Warner Bros-owned streaming service DramaFever, which specialises in Korean and other Asian drama series, has been shut down.
Launched in 2009 by co-founders Seung Bak and Suk Park, the US-based service was first acquired by Japanese telco SoftBank in 2014 and then bought by Warner Bros in 2016.
In a statement, Warner Bros Digital Networks (WBDN) said: “Today, Warner Bros Digital Networks will be closing its DramaFever OTT service due to business reasons and in light of the rapidly changing marketplace for K-drama content, a staple of the service’s programming.”
About 20% of the platform’s 110 employees will be laid off, with the remainder continuing to work on other WBDN operations.

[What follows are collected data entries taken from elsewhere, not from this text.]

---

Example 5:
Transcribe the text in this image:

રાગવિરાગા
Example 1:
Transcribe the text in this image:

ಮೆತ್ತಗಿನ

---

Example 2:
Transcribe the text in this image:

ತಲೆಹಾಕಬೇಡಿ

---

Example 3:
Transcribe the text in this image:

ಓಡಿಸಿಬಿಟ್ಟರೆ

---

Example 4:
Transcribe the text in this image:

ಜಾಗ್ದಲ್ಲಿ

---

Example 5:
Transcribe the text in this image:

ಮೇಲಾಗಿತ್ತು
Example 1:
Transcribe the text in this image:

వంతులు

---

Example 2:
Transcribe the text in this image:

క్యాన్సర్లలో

It’s understood that an increase in licensing costs for Korean content, with aggressive buyers such as Netflix and Amazon driving up prices, was one of the reasons for the closure.
However, following AT&T’s acquisition of Time Warner and the establishment of WarnerMedia, it is also understood that the group is looking to launch a much broader SVOD streaming service, to compete with Netflix and Disney’s planned service, rather than operate niche platforms.

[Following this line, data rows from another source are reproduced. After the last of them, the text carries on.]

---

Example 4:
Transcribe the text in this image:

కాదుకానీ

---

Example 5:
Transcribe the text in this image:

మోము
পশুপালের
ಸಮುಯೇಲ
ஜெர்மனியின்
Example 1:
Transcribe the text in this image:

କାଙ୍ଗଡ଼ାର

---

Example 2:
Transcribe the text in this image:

The DramaFever site currently has the following message:
As of October 16, DramaFever has been shut down.
For nine years, DramaFever offered a place for streaming the best Korean, Chinese and Japanese dramas on-demand, straight to your device. We appreciate the passion of our fans and it’s been a privilege to deliver you this content.

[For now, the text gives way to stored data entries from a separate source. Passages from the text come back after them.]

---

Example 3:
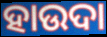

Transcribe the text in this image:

ହାଉଦା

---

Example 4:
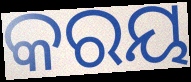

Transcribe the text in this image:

କରୟ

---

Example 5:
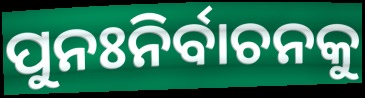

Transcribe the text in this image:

ପୁନଃନିର୍ବାଚନକୁ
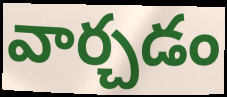
వార్చడం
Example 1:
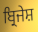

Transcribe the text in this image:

ਬ੍ਰਿਜੇਸ਼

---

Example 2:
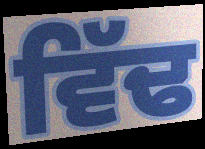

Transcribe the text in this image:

ਵਿੱਢ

While this decision is difficult, there are a variety of business reasons that have led to this conclusion. We appreciate each and every one of our fans and their passion for the content DramaFever was able to bring into your lives.
We’d like to take this time to extend our thanks and gratitude to you, our loyal subscribers. We’ll be issuing refunds as applicable, and subscribers will receive an email from us with details in the coming days.